Secondly, you need to tell your wife this is not what you had in mind when you got married. A complete lack of interest, flexibility and frequency of sex isnt working for you and it needs toget fixed. 

Ask her directly what the problem is. Why is she not interested more often. Tell her you think its because you let her walk on you by taking up all of your free time to wait on her. 

Tell her you are going to pursue interests outside the home and you want her to join you. 

You two are in a rut. 

How do you blow a womans hair back? 

1. Romance, pursuit, effort
2. Fun, activity, humor, energy
3. Naughtiness, spice, variety, mystery, surprise
4. Mix it up, keeping her guessing and engaged in anticipation
5. Be more direct with your thoughts. Just say it. 
6. There are primal needs and companionship needs. Meet both. 

good luck


----------



## that_girl (Jul 6, 2011)

And get your 10 year old OUT of your bed.


----------



## Janie (Apr 10, 2010)

It is not uncommon for a wife to have lower libido than her husband, but there are SOOOOO many ways for her to give him pleasure.

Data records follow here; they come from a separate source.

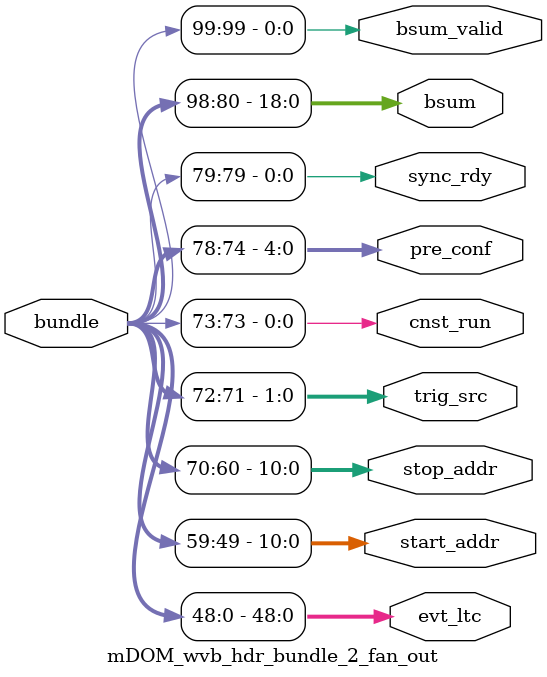
<source format=v>
module mDOM_wvb_hdr_bundle_2_fan_out
  (
   bundle,
   evt_ltc,
   start_addr,
   stop_addr,
   trig_src,
   cnst_run,
   pre_conf,
   sync_rdy,
   bsum,
   bsum_valid
  );

`include "mDOM_wvb_hdr_bundle_2_inc.v"

   input [99:0] bundle;
   output [48:0] evt_ltc;
   output [10:0] start_addr;
   output [10:0] stop_addr;
   output [1:0] trig_src;
   output [0:0] cnst_run;
   output [4:0] pre_conf;
   output [0:0] sync_rdy;
   output [18:0] bsum;
   output [0:0] bsum_valid;

assign evt_ltc = bundle[48:0];
assign start_addr = bundle[59:49];
assign stop_addr = bundle[70:60];
assign trig_src = bundle[72:71];
assign cnst_run = bundle[73:73];
assign pre_conf = bundle[78:74];
assign sync_rdy = bundle[79:79];
assign bsum = bundle[98:80];
assign bsum_valid = bundle[99:99];

endmodule

</source>
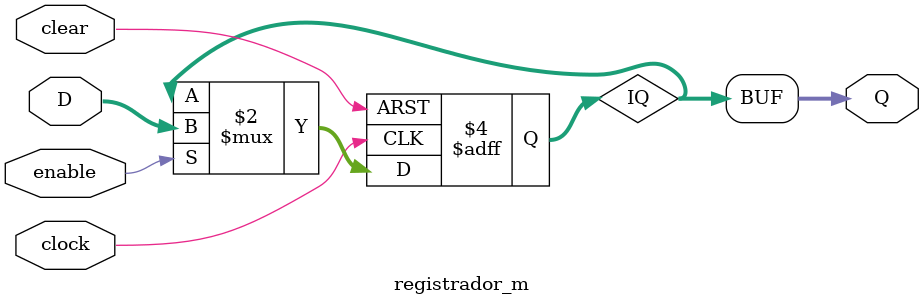
<source format=v>

module registrador_m #(
    parameter BITS = 4 
) (
    input        clock,
    input        clear,
    input        enable,
    input  [BITS-1:0] D,
    output [BITS-1:0] Q
);

    reg [BITS-1:0] IQ;

    always @(posedge clock or posedge clear) begin
        if (clear)
            IQ <= 0;
        else if (enable)
            IQ <= D;
    end

    assign Q = IQ;

endmodule

</source>
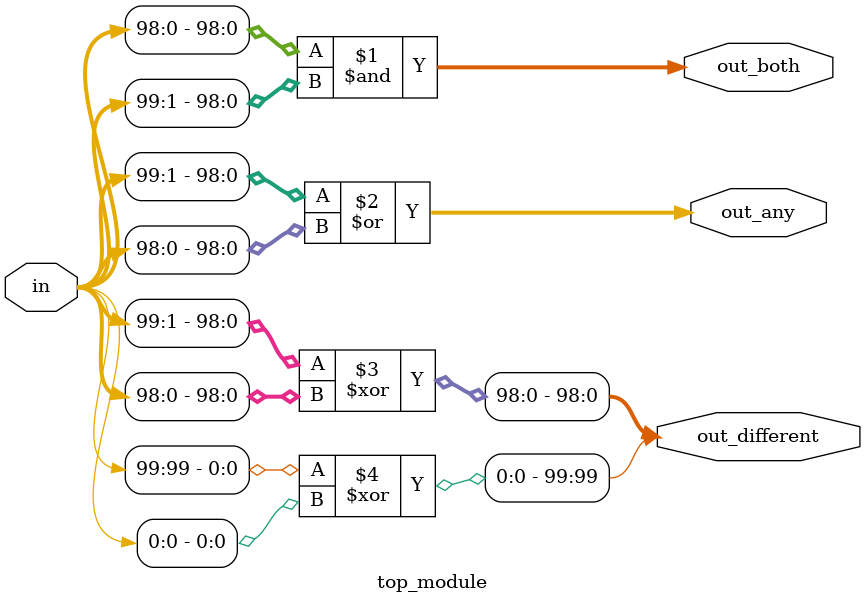
<source format=v>
module top_module( 
    input [99:0] in,
    output [98:0] out_both,
    output [99:1] out_any,
    output [99:0] out_different );
    assign out_both=in[98:0]&in[99:1];
    assign out_any=in[99:1]|in[98:0];
    assign out_different = {in[99]^in[0] , in[99:1]^in[98:0]};

endmodule
</source>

If she cares about his needs...


----------



## eccentric (Nov 11, 2011)

Thanks for the support everyone. I was expecting more of a roasting! I think I am probably going the right way. I need to sort myself out first, then my marriage. I'll let you know how it works out.


----------



## Thor (Oct 31, 2011)

YupItsMe said:


> He did. Its in his OP.


He said he read the forums at No More Mr. Nice Guy, not the book. If he hasn't read the book he is missing 95% of the content of NMMNG.


----------